The ramifications of the fundraising challenges that nonprofits face extend beyond humankind, however.  Among the organizations struggling to stay afloat are those that devote their resources towards improving the lives of animals in need — animals who suffer at the hands of abusive or negligent owners or within the confines of factory farms, circuses, and laboratories, or whose existence in the wild is threatened.   Even in prosperous economic times, only a small pool of funds is available for these organizations, as the majority of charitable contributions in the U.S. are made to religious, educational, and health institutions.

So, people responsible for fundraising at animal-focused organizations are grappling with a tough market  no matter what — and when those organizations suffer, so do the animals.

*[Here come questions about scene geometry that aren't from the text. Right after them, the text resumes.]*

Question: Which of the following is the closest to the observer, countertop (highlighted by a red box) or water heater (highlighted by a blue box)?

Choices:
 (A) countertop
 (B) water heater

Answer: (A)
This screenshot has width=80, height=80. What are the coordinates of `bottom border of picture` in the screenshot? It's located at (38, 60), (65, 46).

My goal in creating and maintaining this blog is to provide information that helps nonprofits committed to fostering the well-being of animals to secure and leverage philanthropic support — particularly foundation grants — as effectively as possible.

I work in the development department at The Foundation Center, the leading source of information about philanthropy worldwide.  Through data, analysis, and training, it connects people who want to change the world to the resources they need to succeed.  I experience the rewards and challenges of foundation fundraising every day; the Center is supported by close to 550 foundations.  You will see a lot of its offerings—the vast majority of which are freely available—referenced throughout this blog.  Having said that, I should note that this blog reflects my own perspective as an individual providing a free service to the field, and is not representative of or endorsed by any specific organization(s).

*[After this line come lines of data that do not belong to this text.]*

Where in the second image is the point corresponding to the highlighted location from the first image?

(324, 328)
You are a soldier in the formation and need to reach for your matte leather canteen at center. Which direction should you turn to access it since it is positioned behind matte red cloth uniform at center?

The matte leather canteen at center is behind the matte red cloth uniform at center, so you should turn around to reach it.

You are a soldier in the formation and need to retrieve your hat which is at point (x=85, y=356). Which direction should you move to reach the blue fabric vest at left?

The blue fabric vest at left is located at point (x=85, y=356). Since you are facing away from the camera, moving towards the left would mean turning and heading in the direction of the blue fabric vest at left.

My first piece of advice for organizations embarking on new projects is to see whether other organizations are already doing similar work that might be accomplished more effectively through a partnership.  A persistent problem within the social sector is that many groups engage in overlapping, duplicative efforts that compete for the same scarce grant dollars.  In fact, many nonprofits needn’t have been formed at all for that very reason, and in the aftermath of the economic crisis, some have been forced to close or to merge with others.  New nonprofits without a well-established track record and donor base tend to have a particularly difficult time garnering financial support.  

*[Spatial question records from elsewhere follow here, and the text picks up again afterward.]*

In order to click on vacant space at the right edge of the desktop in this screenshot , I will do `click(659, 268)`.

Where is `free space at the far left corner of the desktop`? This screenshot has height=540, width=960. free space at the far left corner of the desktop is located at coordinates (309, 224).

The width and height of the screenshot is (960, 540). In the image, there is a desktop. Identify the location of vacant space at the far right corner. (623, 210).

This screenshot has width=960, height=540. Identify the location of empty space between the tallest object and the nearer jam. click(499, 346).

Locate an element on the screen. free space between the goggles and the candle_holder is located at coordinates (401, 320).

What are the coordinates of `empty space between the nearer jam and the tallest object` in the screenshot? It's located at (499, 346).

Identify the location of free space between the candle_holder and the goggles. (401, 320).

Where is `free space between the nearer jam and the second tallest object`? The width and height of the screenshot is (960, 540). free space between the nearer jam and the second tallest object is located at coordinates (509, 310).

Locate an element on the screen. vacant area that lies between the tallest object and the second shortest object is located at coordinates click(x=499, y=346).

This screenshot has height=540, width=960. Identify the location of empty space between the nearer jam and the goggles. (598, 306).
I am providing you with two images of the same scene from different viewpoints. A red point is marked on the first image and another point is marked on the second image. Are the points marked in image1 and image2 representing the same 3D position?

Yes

To address this issue and help organizations better coordinate their efforts, the Foundation Center has been working with the Lodestar Foundation to provide resources on nonprofit collaboration, including a collaboration database. One interesting example from the database relating to animal welfare was a partnership between the Animal Protective Foundation, Robin’s Nest Rescued Cat Adoptions, Guilderhaven, and the Montgomery County SPCA on a community spay/neuter program.

You can also find potential project and/or funding partners by searching the Center’s profiles of grantmakers and grants in The Foundation Directory Online, a database available for use free of charge at locations throughout the United States and internationally. (If you prefer the convenience of using it from your own office, you can purchase a subscription.)

The Foundation Center’s Philanthropy News Digest includes constantly updated requests for grant proposals and news stories relating to animal welfare, for which you can receive automatic e-mail alerts free of charge.

I also highly recommend exploring GrantSpace.org, the Foundation Center’s new free online learning platform for the nonprofit community that includes a section specifically for organizations whose work centers around the environment and animals.

I hope you find this blog helpful.  Thank you for all you do to improve the lives of animals.